### Request
From the rows below, copy out word for word the lines between the one containing "dort aufhalten, um ihn z" and the one containing "den Cache-Owner darübe", inclusive.

### Entries supplied
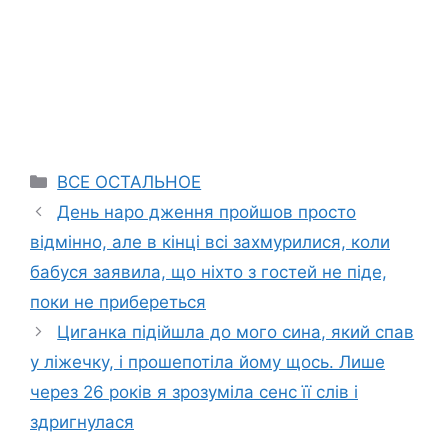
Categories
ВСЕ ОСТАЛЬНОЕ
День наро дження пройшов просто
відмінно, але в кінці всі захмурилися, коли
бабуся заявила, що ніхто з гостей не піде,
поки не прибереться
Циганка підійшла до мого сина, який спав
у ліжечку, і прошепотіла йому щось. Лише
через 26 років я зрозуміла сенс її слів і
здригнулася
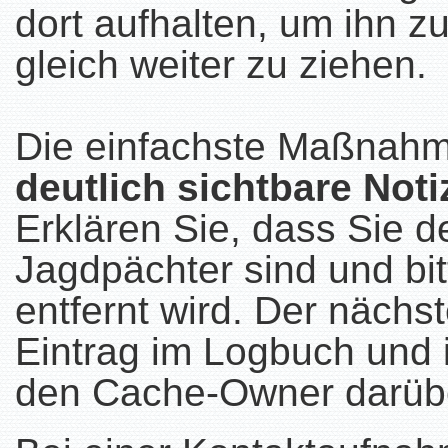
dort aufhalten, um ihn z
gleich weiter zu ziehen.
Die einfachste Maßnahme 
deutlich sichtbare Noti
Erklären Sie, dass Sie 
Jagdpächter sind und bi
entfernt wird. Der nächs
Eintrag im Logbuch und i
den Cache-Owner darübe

---

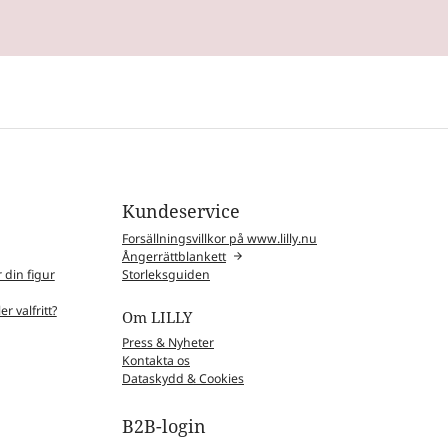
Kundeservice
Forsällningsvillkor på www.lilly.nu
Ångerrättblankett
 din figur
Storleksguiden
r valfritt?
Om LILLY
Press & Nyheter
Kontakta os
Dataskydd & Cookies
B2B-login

### The answer
dort aufhalten, um ihn z
gleich weiter zu ziehen.
Die einfachste Maßnahme 
deutlich sichtbare Noti
Erklären Sie, dass Sie 
Jagdpächter sind und bi
entfernt wird. Der nächs
Eintrag im Logbuch und i
den Cache-Owner darübe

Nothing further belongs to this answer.